Fast-forward a couple hours and I was feeling good enough to go along with DH and D for ice cream (no downside to eating a huge ice cream cone to make me feel better, right?). And of course, there is a family with a little girl and a baby waiting for ice cream when we arrive. I have no idea if that baby was a boy or girl. I couldn't even get within 50 feet of them because the baby was sitting in the exact same car seat that is sitting in my basement. The same car seat that we should have brought Reid home in.
So much for a nice soothing ice ream cone.
4 comments:
I'm sorry you had such a hard day. I can't do grocery stores by myself yet. I tried once, started crying and had to leave.
Today we went to a local place to get pitas and as we were finishing eating a couple came in with their newborn baby girl. It's amazing how much that hurts.
It's hard, it sucks and I am sorry you don't have Reid here with you.

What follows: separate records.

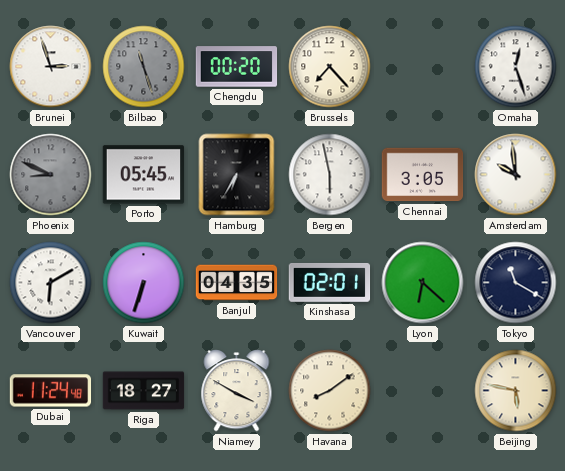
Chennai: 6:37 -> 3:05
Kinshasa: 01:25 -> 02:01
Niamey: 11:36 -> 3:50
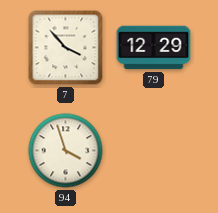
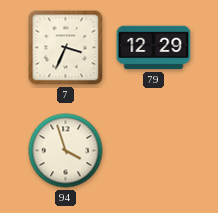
7: 3:53 -> 3:34
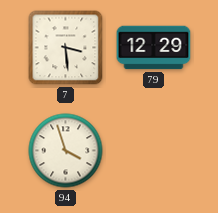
7: 3:34 -> 3:29
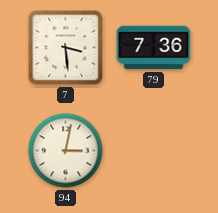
79: 12:29 -> 7:36
94: 3:57 -> 3:02
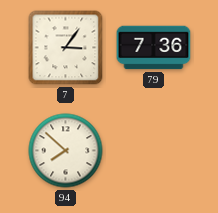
7: 3:29 -> 3:06
94: 3:02 -> 7:52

I'm sorry it has been such a difficult day for you! That sounds like my outtings last week. I finally gave up and just stayed home for a little while.

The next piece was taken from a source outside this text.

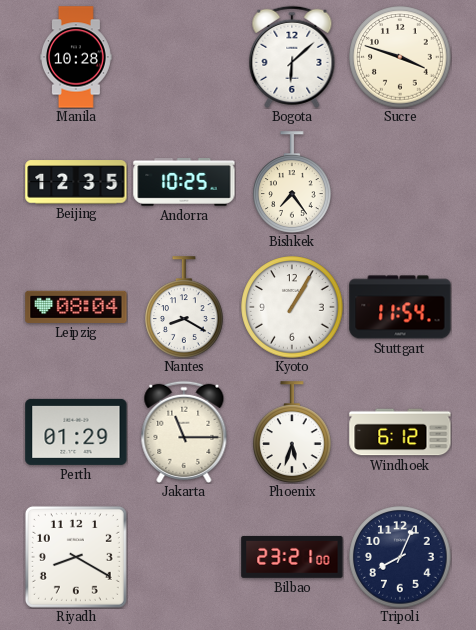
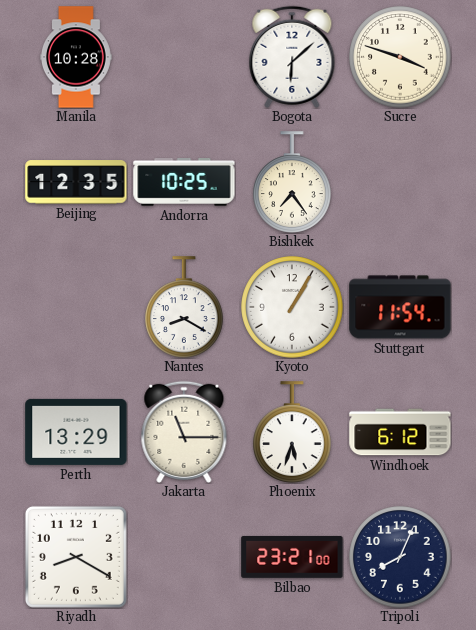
Leipzig: 08:04 -> none
Perth: 01:29 -> 13:29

I hope today is a better day. Thinking of you!
One of my girlfriends with a newborn has the same travel system we registered for. It crushes me every time she brings the baby over.
I totally understand about the "shield"... I barely ever went shopping without Marrah in those first few months. Even now, I don't usually go by myself unless it's really late at night (thank goodness for Wal-mart being open till 11) and I know that most babies are home in bed by that time. I can't imagine going through this without a living child to cling to... it's just unimaginable how people cope without them...
I'm sorry about the ice cream situation too... I'm lucky in a sense that we bought a very uncommon carseat pattern and uncommon stroller with Marrah because I haven't seen one of them outside of our basement yet... it's still hard enough just to see it in the basement much less with someone else's baby in it.